Il s’arrêta net, ramené au présent par un mouvement furtif. De la vie. De petits rongeurs blancs, reniflant ici et là dans le vert d’une prairie affaissée. Sans doute des pikas des neiges ou des animaux de ce genre, mais aussi blancs… Sax sursauta. On aurait dit des rats de laboratoire. Des rats de labo, blancs, oui, mais sans queue. Des rats de labo mutants sortis de leur cage, se promenant en liberté dans l’herbe verte, luxuriante de la prairie comme des créatures surnaturelles, des hallucinations, les yeux clignotants, et les moustaches frémissantes, affairés à renifler le sol entre les mottes d’herbe à la recherche de quelque mets délectable. Ils grappillaient des graines, des noix, des fleurs. L’idée des cent rats de labo, autre avatar de Sax, amusait beaucoup John. L’esprit de Sax, enfin libre, s’égaillant dans la nature. Ceci est notre corps.

Il s’accroupit et observa les petits rongeurs jusqu’à ce qu’il sente le froid. Il y avait de plus grosses bêtes dans cette plaine : des daims, des élans, des orignaux, des mouflons, des rennes, des caribous, des ours bruns, des grizzlis, et même des loups, ombres grises, furtives. Tous, pour Sax, semblaient sortis d’un rêve. Chaque fois qu’il en repérait un, il sursautait, surpris, décontenancé, presque sidéré. Cela lui paraissait impossible. Ce n’était pas naturel. Et pourtant, ils étaient bien là. Et maintenant ces petits pikas des neiges, heureux dans leur oasis. Pas la nature, pas la culture, juste Mars.

Il pensa à Ann. Il aurait voulu qu’elle les voie.

Il pensait souvent à elle, ces temps-ci. Il avait perdu tant d’amis. Elle, au moins, elle était vivante, il pouvait encore lui parler, c’était chose possible.

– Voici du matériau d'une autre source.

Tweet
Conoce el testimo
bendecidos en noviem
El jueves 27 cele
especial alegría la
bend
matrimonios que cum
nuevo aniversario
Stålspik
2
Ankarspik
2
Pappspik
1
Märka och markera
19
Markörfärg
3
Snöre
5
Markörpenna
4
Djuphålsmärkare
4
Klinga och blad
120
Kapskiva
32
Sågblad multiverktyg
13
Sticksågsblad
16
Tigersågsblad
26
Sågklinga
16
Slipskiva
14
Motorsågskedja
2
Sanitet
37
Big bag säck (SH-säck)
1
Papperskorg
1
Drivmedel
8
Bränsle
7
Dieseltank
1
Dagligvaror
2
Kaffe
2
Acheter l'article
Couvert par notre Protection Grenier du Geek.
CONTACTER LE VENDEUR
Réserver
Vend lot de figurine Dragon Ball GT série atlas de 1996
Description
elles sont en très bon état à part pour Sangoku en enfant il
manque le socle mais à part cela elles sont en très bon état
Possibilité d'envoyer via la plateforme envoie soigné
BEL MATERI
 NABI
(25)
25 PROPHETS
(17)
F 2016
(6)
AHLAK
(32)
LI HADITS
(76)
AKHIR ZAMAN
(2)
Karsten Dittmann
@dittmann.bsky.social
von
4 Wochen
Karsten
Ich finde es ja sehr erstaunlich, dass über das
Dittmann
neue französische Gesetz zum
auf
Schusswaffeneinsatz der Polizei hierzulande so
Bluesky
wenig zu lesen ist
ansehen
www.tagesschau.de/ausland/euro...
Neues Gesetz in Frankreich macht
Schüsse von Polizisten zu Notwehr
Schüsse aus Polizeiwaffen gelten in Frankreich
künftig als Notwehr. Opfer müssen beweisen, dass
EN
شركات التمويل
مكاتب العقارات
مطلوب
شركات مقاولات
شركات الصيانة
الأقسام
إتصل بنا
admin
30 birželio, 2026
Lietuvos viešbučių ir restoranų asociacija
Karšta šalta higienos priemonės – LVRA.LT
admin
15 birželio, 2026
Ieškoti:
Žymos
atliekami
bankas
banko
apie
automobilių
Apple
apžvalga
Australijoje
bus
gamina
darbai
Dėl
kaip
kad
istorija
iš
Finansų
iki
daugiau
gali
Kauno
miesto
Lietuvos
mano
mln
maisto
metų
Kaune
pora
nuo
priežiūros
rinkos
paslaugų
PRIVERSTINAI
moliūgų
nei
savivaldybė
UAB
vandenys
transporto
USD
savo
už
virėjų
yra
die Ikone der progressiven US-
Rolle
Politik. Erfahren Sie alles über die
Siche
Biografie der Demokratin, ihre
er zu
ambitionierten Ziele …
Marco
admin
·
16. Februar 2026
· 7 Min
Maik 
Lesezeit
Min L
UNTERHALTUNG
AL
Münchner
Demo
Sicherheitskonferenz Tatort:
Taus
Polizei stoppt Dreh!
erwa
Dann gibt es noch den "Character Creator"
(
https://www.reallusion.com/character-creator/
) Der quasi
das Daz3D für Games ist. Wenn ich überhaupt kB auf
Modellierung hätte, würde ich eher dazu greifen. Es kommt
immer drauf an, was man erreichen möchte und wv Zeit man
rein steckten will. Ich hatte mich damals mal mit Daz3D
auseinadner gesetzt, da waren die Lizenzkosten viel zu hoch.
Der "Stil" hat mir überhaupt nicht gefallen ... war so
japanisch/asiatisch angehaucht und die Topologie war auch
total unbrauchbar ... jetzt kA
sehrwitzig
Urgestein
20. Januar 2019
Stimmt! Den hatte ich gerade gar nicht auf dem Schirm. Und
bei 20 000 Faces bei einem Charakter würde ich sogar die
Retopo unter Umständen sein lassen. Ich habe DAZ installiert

Il s’était renseigné et avait découvert qu’elle vivait maintenant dans la caldeira d’Olympus Mons, dans une petite communauté de grimpeurs Rouges. Il avait cru comprendre qu’ils descendaient à tour de rôle dans la caldeira, pour que la population reste aussi faible que possible, malgré les parois abruptes et les conditions de vie primitive dont ils raffolaient. Mais Ann pouvait y rester tout le temps qu’elle voulait, et n’en sortait qu’exceptionnellement. C’était ce que Peter lui avait raconté, mais Peter ne tenait l’information que de seconde main. C’était triste que ces deux-là ne se voient plus, ne se parlent plus. Triste et stupide. Les querelles de famille semblaient les plus irréductibles de toutes.

Enfin, elle était sur Olympus Mons. Donc presque à portée de vue, juste de l’autre côté de l’horizon, au sud. Et il avait envie de lui parler. Toutes ses réflexions sur ce qui s’était passé sur Mars, songea-t-il, étaient mises en scène comme une conversation avec Ann. Pas une dispute, du moins l’espérait-il, non : un interminable plaidoyer. S’il avait pu se laisser changer à ce point par la réalité de Mars la bleue, Ann ne pourrait-elle évoluer aussi ? N’était-ce pas inévitable, et même nécessaire ? Et si c’était déjà fait ? Sax avait l’impression d’être arrivé, avec le temps, à aimer ce qu’Ann aimait dans Mars ; il aurait maintenant voulu qu’elle lui rende la pareille. Elle était devenue pour lui, et ce n’était pas une situation confortable, une sorte d’étalon de ce qu’ils avaient fait. De sa qualité. Sa qualité, ou son acceptabilité. C’était un sentiment étrange qui s’était installé en lui, mais il était là.